In this instance, however, God wanted every single person, young and old, men and women and even suckling children to be present and hear the laws personally from Moshe. It was "Hakhel", the gathering of the entire people.

Why? What is unique about these laws? The Ibn Ezra explains that the entire Ten Commandments appears in this sequence of laws, it is the essence of the Torah, and recalls the Giving of the Torah. Indeed, this section marks the epicentre of the Five Books of Moses, a sign that it is of great importance. Therefore, the entire people were assembled for this special gathering.

Nevertheless, this was not the only occassion that Moshe spoke: "to the entire congregation of the children of Israel".

"Moshe called the entire congregation of the children of Israel to assemble, and he said to them: '... the seventh day shall be holy for you...'" (Shemot 35:1-2).

Building the Mishkan
"Moshe spoke to the entire community of the children of Israel, saying: '...Take from yourselves an offering for the Lord...'" to build the Mishkan (ibid 4-5).

Note how the entire people had to present to hear about the "Holiness Code" (our Parsha), the sanctity of Shabbat and the building of the Mishkan.

Each of these gatherings introduced a different concept of holiness:

Shabbat - the sanctity of time; Mishkan- the sanctity of space; and Israel - the sanctity of the human being.

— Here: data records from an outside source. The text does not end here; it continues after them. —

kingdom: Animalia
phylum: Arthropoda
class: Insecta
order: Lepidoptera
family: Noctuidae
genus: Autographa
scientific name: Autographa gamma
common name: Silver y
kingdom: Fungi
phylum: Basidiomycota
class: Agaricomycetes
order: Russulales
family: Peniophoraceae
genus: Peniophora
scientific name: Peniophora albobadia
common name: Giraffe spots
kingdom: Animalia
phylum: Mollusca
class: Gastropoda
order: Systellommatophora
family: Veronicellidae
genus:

Note also how each concept becomes holy through its separation. The seventh day from the other six days of the week, the materials of the Mishkan through its separation from the people's other possessions, and the people through its different mode of behavior to the other nations.

All the people, the entire congregation of the children of Israel, were to understand that they were capable of achieving holiness in their lives; by separating from aspects of their routine, home and behavior.